> AUFGABE: Greife den Text über den römischen Sarkophag aus Zülpich an seinem Ende auf und schreibe ihn weiter.

> AUSGEWÄHLTER TEXT:
◆ ◆ ◆

Archäologisches Team entdeckte in Zülpich einen unberaubten römischen Sarkophag
Da an dem Fundplatz unweit der antiken Fernstraße von Köln nach Trier zunächst weitere römische Gräber freigelegt werden mussten, entschied das LVR-Amt für Bodendenkmalpflege im Rheinland, die Entdeckung bis zur vollständigen Sicherung der benachbarten Gräber nicht bekannt zu geben. Im LVR-LandesMuseum Bonn stellte der LVR nun gemeinsam mit der Stadt Zülpich und dem Erftverband – als Veranlasser und Kostenträger – den Sarkophag und die inzwischen vollständig restaurierten Beigaben vor.
Im Zuge der Erweiterung eines Gewerbegebietes von Zülpich führt der Erftverband als Betreiber des Zülpicher Kanalnetzes umfangreiche Erschließungsarbeiten durch. Neben dem kompletten Entwässerungssystem für den neuen Teil eines Gewerbeparks baut der Verband einen Retentionsbodenfilter und ein Regenrückhaltebecken sowie einen Verbindungskanal zwischen dem Gewerbegebiet und den Rückhaltebecken.

◆ ◆ ◆

> VORLIEGENDE DATEN:

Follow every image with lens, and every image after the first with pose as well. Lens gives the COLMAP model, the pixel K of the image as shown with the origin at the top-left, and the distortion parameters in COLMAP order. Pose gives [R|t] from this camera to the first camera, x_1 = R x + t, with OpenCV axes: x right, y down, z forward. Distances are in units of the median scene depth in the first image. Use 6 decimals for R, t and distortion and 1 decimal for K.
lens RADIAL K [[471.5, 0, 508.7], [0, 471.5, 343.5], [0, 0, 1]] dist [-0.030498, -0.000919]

◆ ◆ ◆

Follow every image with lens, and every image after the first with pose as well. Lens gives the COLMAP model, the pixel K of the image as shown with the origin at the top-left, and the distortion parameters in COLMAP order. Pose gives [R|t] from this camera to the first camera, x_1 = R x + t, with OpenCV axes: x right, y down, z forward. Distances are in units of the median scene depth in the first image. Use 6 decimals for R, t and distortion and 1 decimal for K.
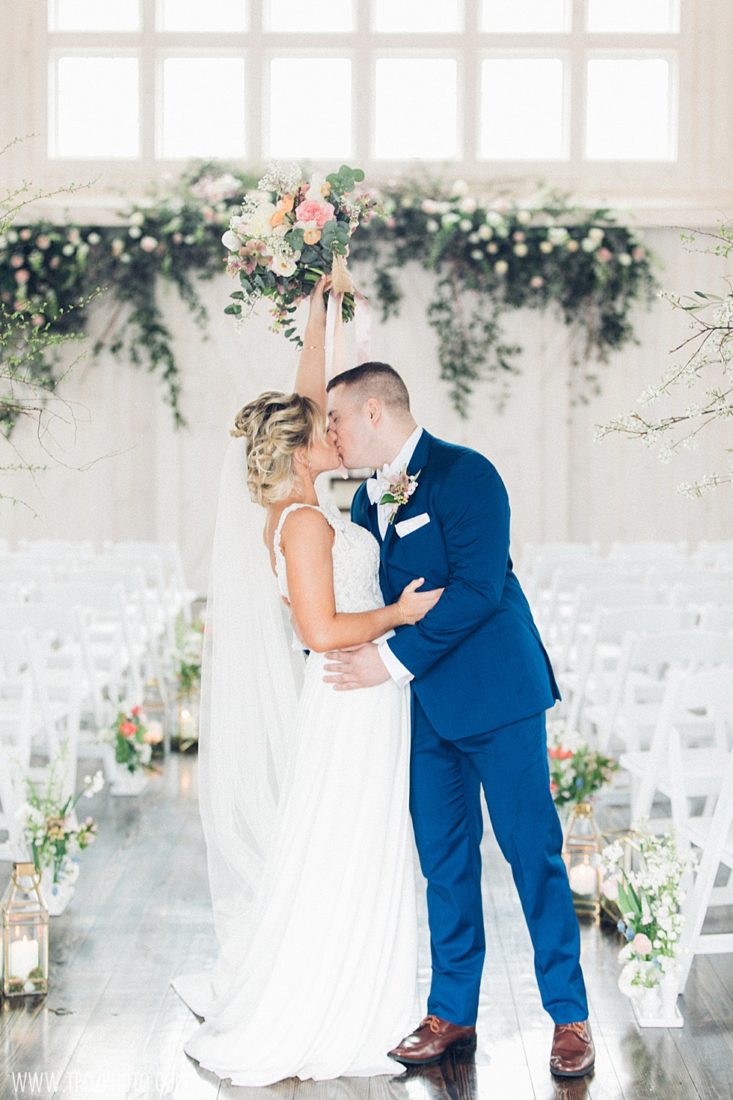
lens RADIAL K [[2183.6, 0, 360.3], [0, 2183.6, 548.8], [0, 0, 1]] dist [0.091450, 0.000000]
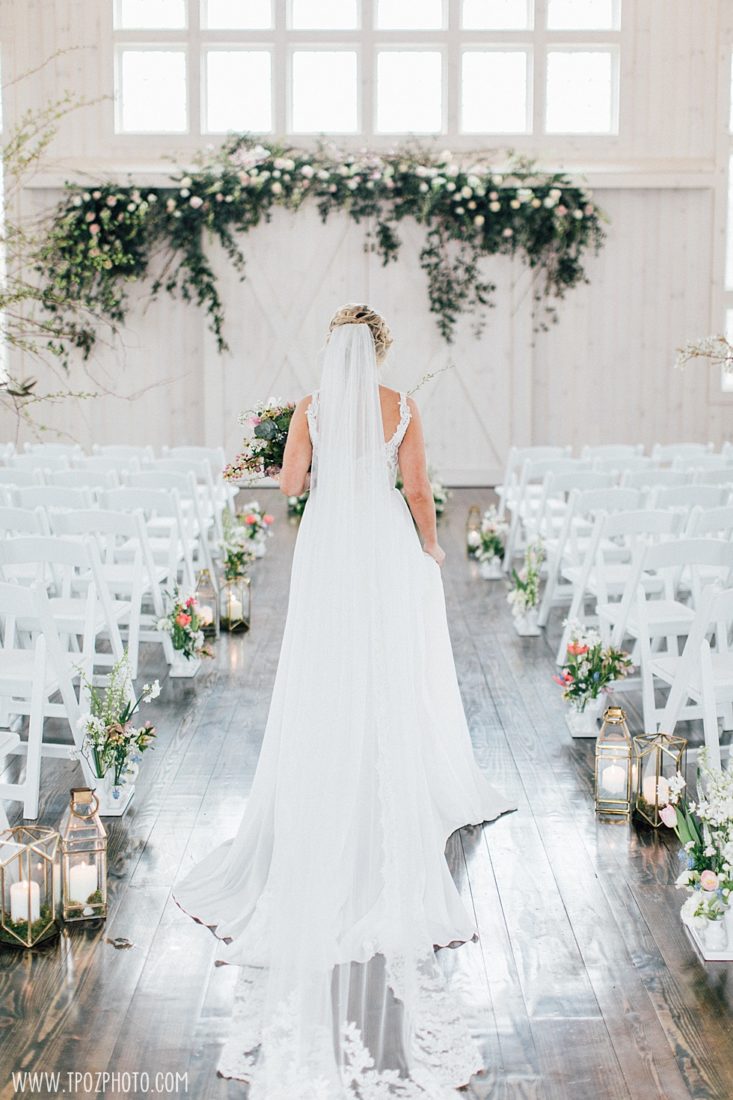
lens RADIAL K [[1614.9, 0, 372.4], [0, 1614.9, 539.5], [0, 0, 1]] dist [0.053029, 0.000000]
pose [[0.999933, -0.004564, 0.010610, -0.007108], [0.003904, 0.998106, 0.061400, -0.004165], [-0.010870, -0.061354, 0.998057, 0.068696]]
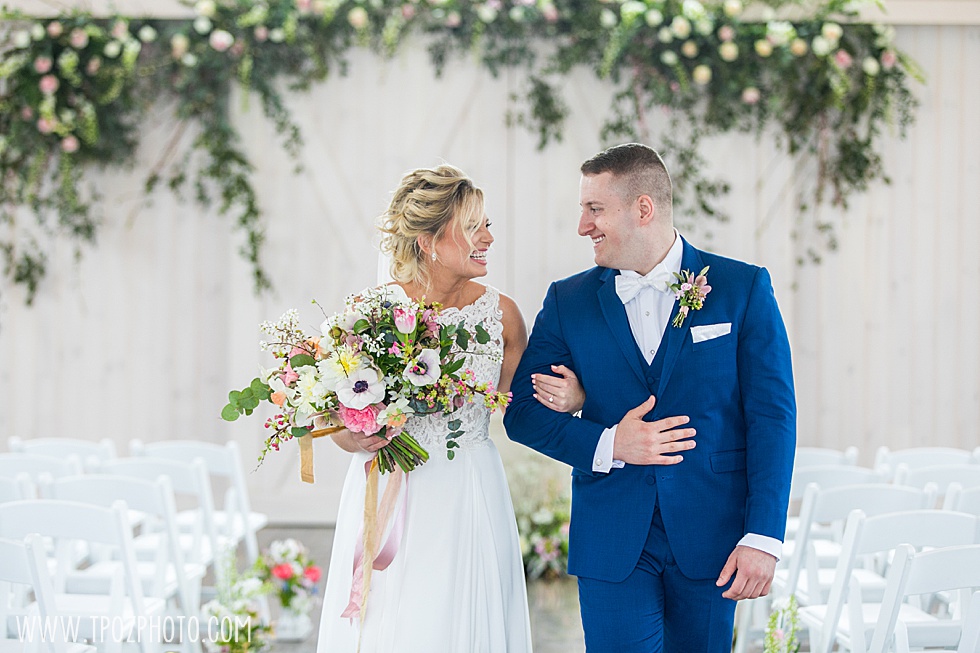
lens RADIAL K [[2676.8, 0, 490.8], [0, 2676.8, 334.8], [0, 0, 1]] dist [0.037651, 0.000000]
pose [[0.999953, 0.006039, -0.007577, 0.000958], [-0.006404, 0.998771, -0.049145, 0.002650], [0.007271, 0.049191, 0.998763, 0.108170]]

◆ ◆ ◆

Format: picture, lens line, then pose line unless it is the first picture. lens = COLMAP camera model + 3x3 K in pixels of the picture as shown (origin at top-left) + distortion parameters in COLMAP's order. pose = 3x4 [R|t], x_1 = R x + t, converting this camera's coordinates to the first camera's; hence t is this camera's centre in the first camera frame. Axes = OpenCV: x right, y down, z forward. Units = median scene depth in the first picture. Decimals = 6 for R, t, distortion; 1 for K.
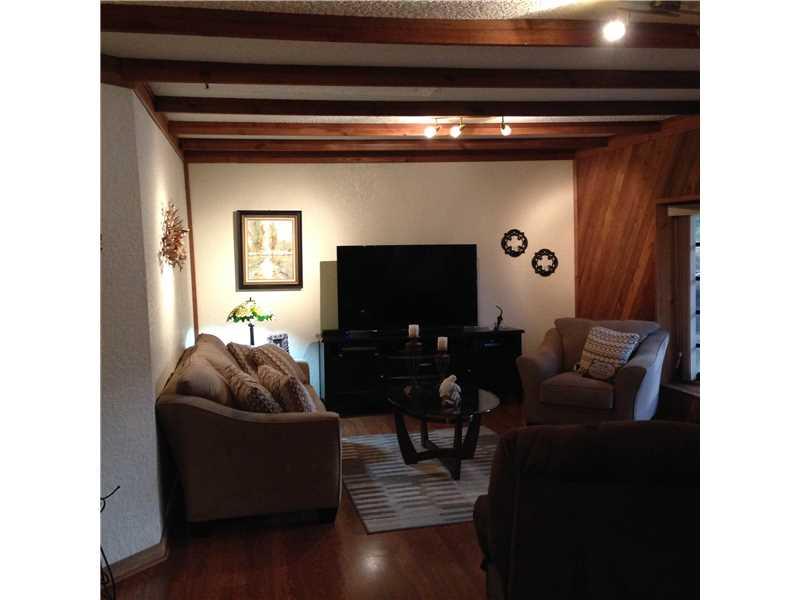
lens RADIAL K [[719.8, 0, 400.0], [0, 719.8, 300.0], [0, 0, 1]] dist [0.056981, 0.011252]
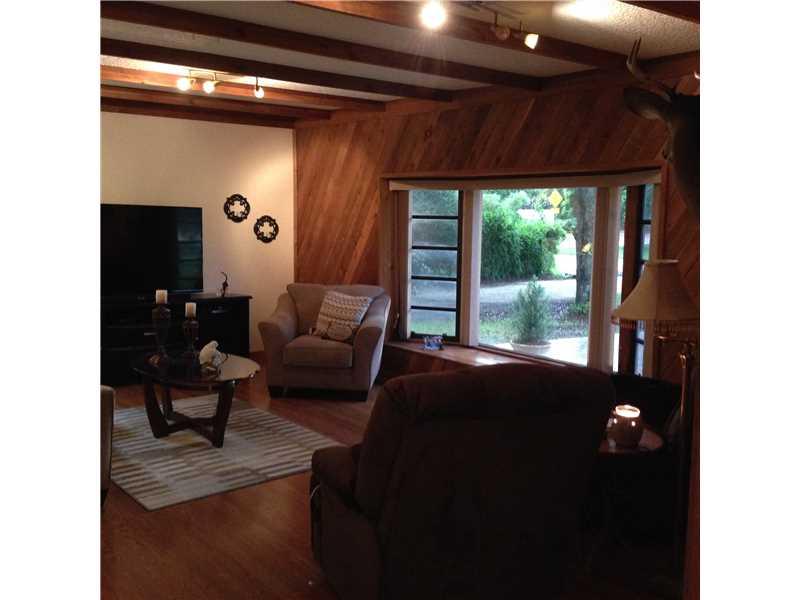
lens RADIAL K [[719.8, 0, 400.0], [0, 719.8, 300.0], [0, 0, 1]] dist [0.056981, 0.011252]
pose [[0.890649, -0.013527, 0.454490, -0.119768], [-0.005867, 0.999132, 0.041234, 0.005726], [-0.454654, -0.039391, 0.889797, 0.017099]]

◆ ◆ ◆

> ANTWORT ZUR AUFGABE:
Für die Geschichte Zülpichs handelt es sich um einen besonders interessanten Bereich: So markiert die B 265 in Fortsetzung der Römerallee den Verlauf einer der wichtigsten Fernstraßen der einstigen römischen Provinz Niedergermanien, der sogenannten »Agrippa-Straße«. Diese verband Köln über das damalige Tolbiacum (heute Zülpich) mit Trier und bildete den nördlichen Abschnitt einer wichtigen Verkehrsachse bis an das Mittelmeer. Nahe dieser römischen Straße liegen durch Luftbilder und Suchschnitte entdeckte Reste eines inzwischen als Bodendenkmal eingetragenen römischen Landgutes. Da der geplante Kanal unmittelbar an den Rändern dieser Hofanlage vorbeiführen würde, veranlasste das LVR-Amt für Bodendenkmalpflege im Rheinland die archäologische Untersuchung der etwa 4 bis 5 Meter breiten Trasse.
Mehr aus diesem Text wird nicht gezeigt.